Knowing ‘what’ to improve and ‘how’ to improve are critical to consistency in personal growth. But so is knowing ‘why’. The ‘how’ and ‘what’ will take you only so far. The ‘why’ is what keeps you motivated long after the first rush of energy and enthusiasm wears off. It can carry you through when willpower isn’t enough. Think of it as why-power.
I love the story of the salesman who looked out the window of the hotel restaurant at a blinding snowstorm. He asked his waiter, “Do you think the roads will be clear enough in the morning to travel?”
The waiter replied, “Depends on if you’re on salary or commission.”
Having a strong ‘why’ will help you keep going when the discipline of learning becomes difficult, discouraging, and tedious. If your growth is connected to your values, dreams, and purpose, you’ll know ‘why’ you’re doing it. And you will be more likely to follow through.
One of the ways to judge whether you have tapped into your ‘whys’ is to take what is called the “Why Test.” Your answers to the following questions seven questions will let you know if your ‘why’ is solid enough to motivate you to consistently grow:
- Question 1: Do you constantly procrastinate on important tasks?
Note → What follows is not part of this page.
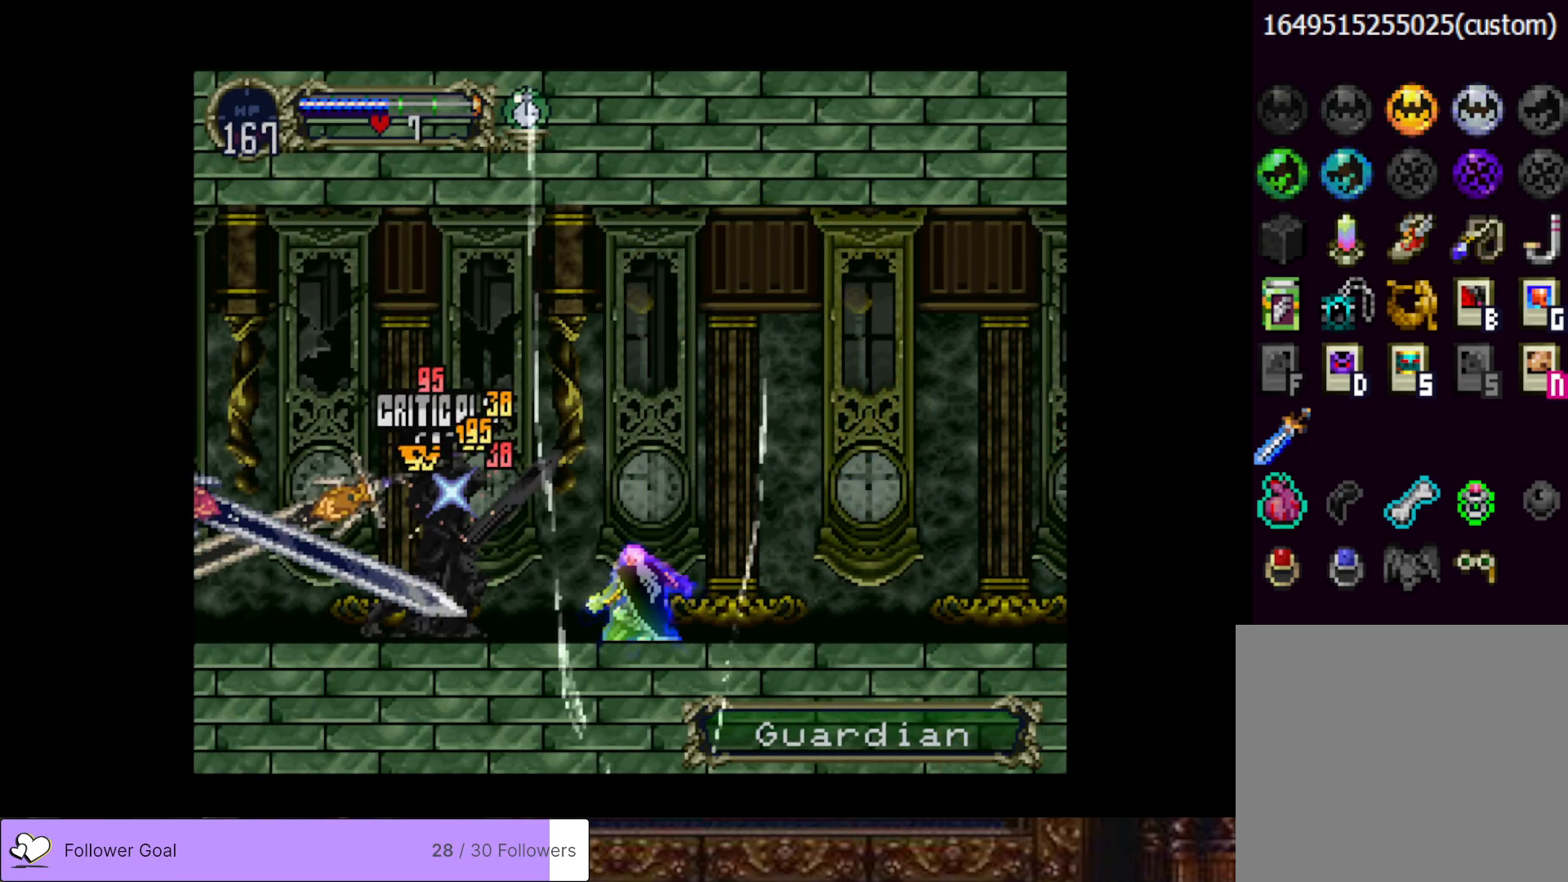
{"buttons": ["DPAD_LEFT"], "right_stick": "center", "events": [[384, "DPAD_LEFT", "down"]]}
- Question 2: Do you require coaxing to do small chores?
- Question 3: Do you perform duties just to get by?
- Question 4: Do you constantly talk negatively about your work?
- Question 5: Do efforts of friends to encourage you irritate you instead?
- Question 6: Do you start small projects and abandon them?
- Question 7: Do you avoid self-improvement opportunities?
If you answer yes to many of these questions, you haven’t tapped into a strong enough or big enough ‘why’ to keep you growing.
There is a relationship between motivation – the ‘why’ – and discipline. If you think about it, you can see that discipline and motivation are two sides of the same coin. If you have the motivation you need, discipline is no problem. If you lack motivation (the ‘why’), discipline is always a problem.
You have to give yourself more and bigger ‘whys’ so you can keep wanting to put in the effort to grow. The greater number of reasons you give yourself to grow, the more likely you will be to follow through. Of course, in certain circumstances one really compelling ‘why’ can also be enough, as Kenyan world-class runner Bernard “Kip” Lagat demonstrated when he was interviewed during the Sydney Olympics. He was asked how his country was able to produce so many great distant runners. His answer: “It’s the road signs: ‘Beware the Lions.’”
When you make the right choices – however small – and do it consistently over time, it can make a huge difference in your life. If you remember ‘why’ you are making those choices, it becomes easier. But to continue to reach your goals and have a life that has meaning and purpose you must continue to learn and to grow. It must be a constant in your life.